Where someone has been recorded without their knowledge, they must give their consent for their words to be broadcast. McDonald says that because the nurses were not informed that their calls were being recorded or that they were to be broadcast, there was a "clear breach" of the code.

However, a spokesman for Austereo, Sandy Kay, said that because the recipient of the prank call was in England and not in Australia, no law had been broken. McDonald described this argument as "ridiculous". "I don't think there could be any geographical limitation put on this code of practice," she said.

Commercial radio stations are regulated by the ACMA, which has the power to remove a station's licence, something that has never been done before. It also has the power to impose conditions on the licences of radio stations.

2Day FM has had two licence conditions imposed on it in the past three years. In 2009, a 14-year-old-girl was questioned on air by her mother about whether she was sexually active, despite the station apparently already knowing she had been sexually assaulted.

When she said that she had been raped aged 12, 2Day FM's shock jock, Kyle Sandilands, who presented the show with DJ Jackie O'Neil, then asked: "Right, and is that the only sexual experience you've had?" The interview ended after O'Neil stepped in and she and Sandilands apologised.

In 2012 another licence condition was imposed on 2Day FM after Sandilands insulted a female journalist for reporting the low ratings of a TV show that he and O'Neil had presented.

The ACMA has received complaints about last week's prank call, but has not launched an investigation. It says the onus is on the radio station in the first place to deal with any complaints. In a statement, the ACMA's chairman, Chris Chapman, said it would be "engaging with the licensee, Today FM Sydney, around the facts and issues surrounding the prank call".

According to Professor Matthew Ricketson of the University of Canberra, who worked on Australia's recent inquiry into independent media in Australia carried out by Ray Finklestein QC, the ACMA needs more broad-ranging power to police commercial radio stations.

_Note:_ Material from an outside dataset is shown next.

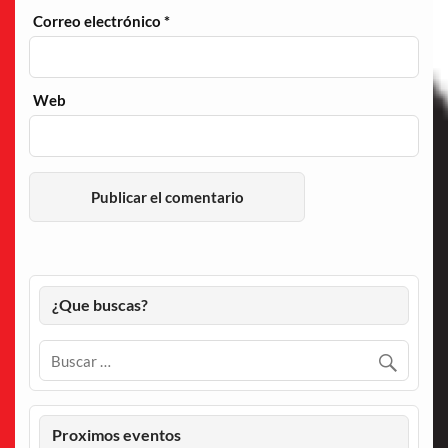
Correo electrónico
*
Web
¿Que buscas?
Proximos eventos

"The ACMA's powers range from the very harsh – taking away the licensee's licence, something that's very rare – to a slap on the wrist, like having to implement training programmes, with not much in between," he said. The ACMA does not have the power to fine a radio station, nor to insist that a DJ be taken off air.

Ricketson says that because radio stations such as 2Day FM come under the light entertainment category, it is not clear whether they would be covered by the regulatory body proposed by the Finklestein review, the News Media Council (NMC). The report, published in March, recommended that the NMC be given the power to set journalistic standards for all news organisations, including print, radio, TV and online. It also recommended that it should have the power to order the publication of apologies, corrections or retractions. It was shouted down by virtually all the mainstream media.